Underlying those processes of qualification and triage, however, was an assumption that the authorities were obliged to provide support to those who proved themselves deserving. The references to the ‘virtue’ and ‘generosity’ that would be shown in approving an admission application appear deferential but, in evoking traditional images of benevolent, paternalistic officialdom, they set a moral standard against which bureaucratic decisions would be measured. They therefore stood both as declarations that the applicant stood on the right side of the lines of inclusion and as assertions of moral community between petitioner and bureaucrat. It is striking that, while many petitioners were craftsmen, farmers or servants, others had much more in common—in social, educational and occupational terms—with the officials to whom they appealed for relief.

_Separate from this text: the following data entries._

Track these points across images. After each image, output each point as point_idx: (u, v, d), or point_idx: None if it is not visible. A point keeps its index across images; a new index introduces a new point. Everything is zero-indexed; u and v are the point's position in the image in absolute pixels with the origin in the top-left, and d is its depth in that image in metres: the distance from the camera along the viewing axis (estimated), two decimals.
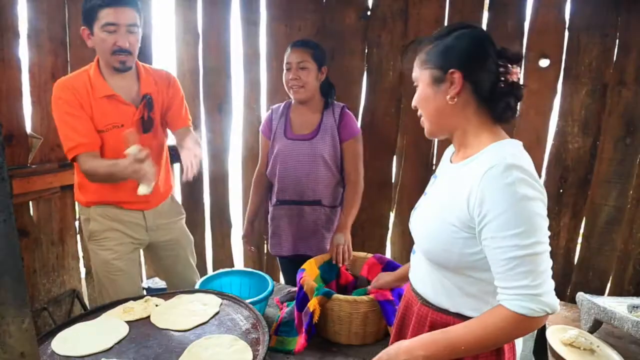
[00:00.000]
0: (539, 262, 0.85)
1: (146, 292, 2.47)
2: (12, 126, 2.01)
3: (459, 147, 1.05)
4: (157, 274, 2.62)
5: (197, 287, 1.71)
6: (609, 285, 2.28)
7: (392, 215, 2.61)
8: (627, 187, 2.15)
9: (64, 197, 2.29)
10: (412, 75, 1.06)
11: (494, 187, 0.87)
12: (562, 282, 2.33)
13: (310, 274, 1.62)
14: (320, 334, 1.52)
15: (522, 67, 2.14)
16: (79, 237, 2.40)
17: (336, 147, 1.97)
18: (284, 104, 2.09)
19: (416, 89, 1.06)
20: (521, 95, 0.97)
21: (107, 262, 1.74)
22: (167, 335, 1.34)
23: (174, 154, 1.91)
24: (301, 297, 1.51)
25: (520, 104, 1.00)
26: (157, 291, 2.34)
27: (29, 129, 2.12)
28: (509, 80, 0.95)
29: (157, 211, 1.84)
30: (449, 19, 2.29)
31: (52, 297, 2.30)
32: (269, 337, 1.28)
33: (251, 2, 2.52)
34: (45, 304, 2.24)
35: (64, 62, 2.19)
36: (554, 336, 1.69)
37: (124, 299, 1.55)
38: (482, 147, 0.97)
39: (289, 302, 1.74)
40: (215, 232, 2.90)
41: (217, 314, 1.45)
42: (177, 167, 2.76)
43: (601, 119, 2.14)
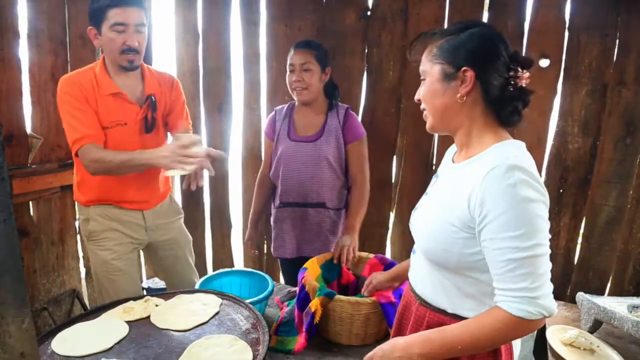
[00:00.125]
0: (539, 264, 0.84)
1: (146, 292, 2.47)
2: (12, 126, 2.02)
3: (461, 146, 1.04)
4: (157, 273, 2.62)
5: (197, 287, 1.71)
6: (609, 285, 2.28)
7: (392, 215, 2.61)
8: (627, 187, 2.15)
9: (64, 197, 2.30)
10: (420, 68, 1.04)
11: (495, 187, 0.86)
12: (562, 282, 2.33)
13: (311, 273, 1.62)
14: (320, 334, 1.51)
15: None
16: (79, 237, 2.40)
17: (340, 149, 1.95)
18: (287, 105, 2.07)
19: (421, 82, 1.04)
20: (529, 101, 0.96)
21: (106, 262, 1.74)
22: (167, 335, 1.34)
23: None
24: (302, 296, 1.51)
25: None
26: (157, 291, 2.34)
27: (29, 129, 2.12)
28: (518, 84, 0.94)
29: (156, 211, 1.85)
30: (449, 19, 2.29)
31: (52, 297, 2.30)
32: (269, 337, 1.28)
33: (251, 2, 2.52)
34: (45, 304, 2.24)
35: (64, 62, 2.20)
36: (554, 336, 1.69)
37: (124, 299, 1.55)
38: (485, 147, 0.96)
39: (289, 302, 1.73)
40: (215, 232, 2.90)
41: (217, 314, 1.45)
42: None
43: (601, 119, 2.14)
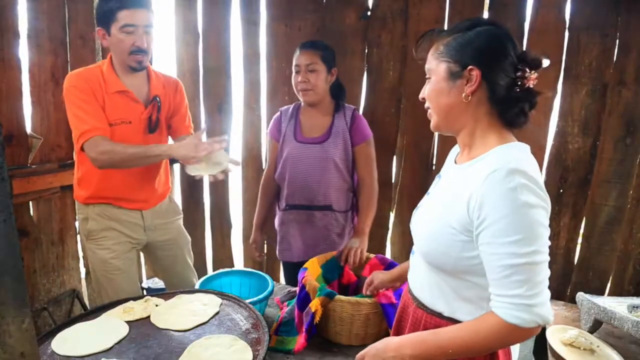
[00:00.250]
0: (537, 271, 0.83)
1: (146, 292, 2.47)
2: (12, 126, 2.01)
3: (463, 147, 1.03)
4: (156, 273, 2.62)
5: (197, 287, 1.71)
6: (609, 285, 2.27)
7: (392, 215, 2.61)
8: (627, 187, 2.15)
9: (64, 197, 2.29)
10: (425, 66, 1.02)
11: (495, 191, 0.85)
12: (562, 282, 2.32)
13: (312, 272, 1.62)
14: (321, 334, 1.51)
15: None
16: (79, 237, 2.40)
17: (348, 151, 1.93)
18: (293, 105, 2.05)
19: (426, 81, 1.02)
20: (535, 102, 0.94)
21: (105, 261, 1.75)
22: (167, 335, 1.34)
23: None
24: (303, 296, 1.51)
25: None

Thus the archive reveals the Beijing poor as purposeful and instrumental in their pursuit of welfare, working to understand—and to represent to officials—their own poverty on terms that would qualify them for support. The welfare institutes became a potential resource, relieving families of the burden of feeding younger children, and training those children to be more productive as they sheltered them. Beyond their practical functions, they also offered opportunities for the maintenance or restoration of individual and family status and dignity. Those concerns for dignity mark the self-presentation of applicants, in some cases as they assured the authorities that they were worthy recipients of official support, in others—as we see with the families of those admitted for begging or narcotics use—as they accepted or resisted the labels applied to relatives by the police and city authorities. Returning to de Certeau’s suggestion that the ‘consumer’ conforms to disciplinary procedures in order to evade them, we may propose that the Beijing poor who sought welfare were more ambitious than those ‘consumers’, despite their greater vulnerability, in that they conformed to local state discipline in order to benefit from it.
A study of the welfare institutes therefore reveals not only the fragility of livelihood but also the creative deployment by some poor families in Beijing of all possible resources in the quest for greater security. The framing of admission applications and the apparently quite instrumental expectations of some applicants suggests that, where new paths towards a more secure livelihood were perceived to exist, they were used assertively by those in need, and that—for sub-groups within the poor at least—welfare institutions were more than just a port of last resort. Admission applications reveal a tentative negotiation between families and the local state, and complex relations between power, agency, and access to material and social support.